Potsdam Institute for Climate Impact Research (PIK)
PIK addresses crucial scientific questions in the fields of global change, climate impacts and sustainable development. Researchers from the natural and social sciences work together to generate interdisciplinary insights and to provide sound information for decision making. PIK's main methodologies are systems and scenarios analysis, modeling, computer simulation, and data integration.
Research at PIK is organized in four interdisciplinary Research Domains including: Earth System Analysis, Climate Impacts & Vulnerabilities, Sustainable Solutions, and Transdisciplinary Concepts & Methods. The objective of the 'Climate Impacts and Vulnerabilities' Research Domain is to assess multi-sector climate impacts and adaptation options, including socio-economic costs, at 2°C global warming and beyond. Cross-scale interactions between global modeling approaches and comparative regional case studies are taken into account through comprehensive project portfolios.

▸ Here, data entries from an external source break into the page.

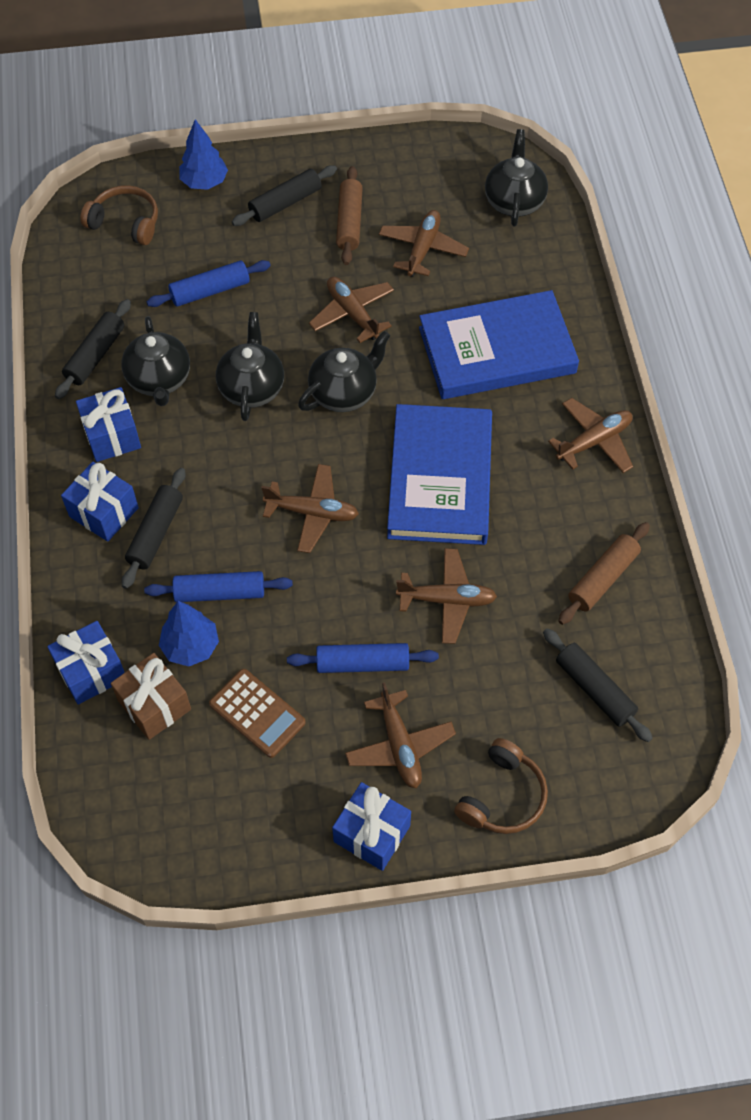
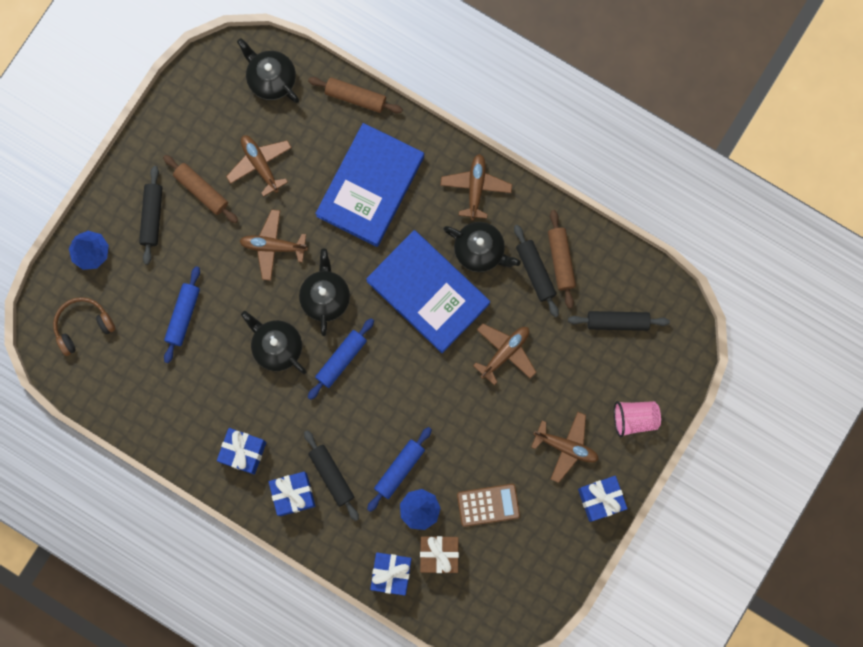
camera: 50 degrees left, 20 degrees up
(95, 355) = (175, 419): black rolling pin -> black rolling pin (535, 272)
(159, 380) = (226, 396): black teapot -> black teapot (480, 251)
(312, 513) = (391, 380): brown plane -> none
(362, 663) = (505, 427): blue rolling pin -> blue rolling pin (341, 360)
(502, 796) = (634, 418): brown headphones -> pink cup
(571, 276) = (355, 97): none -> brown rolling pin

This research agenda ranges from well-established single-sector and multi-sector climate impact assessments at the regional level to innovative single-sector and multi-sector climate impact assessments at the global level. Cross-scale interactions between global modeling approaches and comparative regional case studies are explicitly taken into account. Long-term global scenarios with a high spatial resolution on socio-economic development, climate impact assessments, and adaptation strategies are used as inputs by regional and sectoral case studies. Sector-specific regional assessments systematically contribute their detailed results to highly aggregated global syntheses of climate impacts and costs. Global-scale assessments can guide the selection of regional hot-spots for detailed impacts studies. Multi-sector impact aggregation and damage assessments take advantage of strong interdisciplinary research teams.
Some of the overarching research questions at PIK are:
- What are climate change impacts and socio-economic damages at 2, 3, 4 or 5°C global warming?
- What are the risks of severe climate change impacts?
- How can multi-sector impacts be linked and aggregated?
- What are synergies between adaptation and mitigation?
PIK was founded in 1992 and is a non-profit organization. It is a member of the Leibniz Association and is funded to a roughly equal extent by the Federal Republic of Germany and the Federal State of Brandenburg.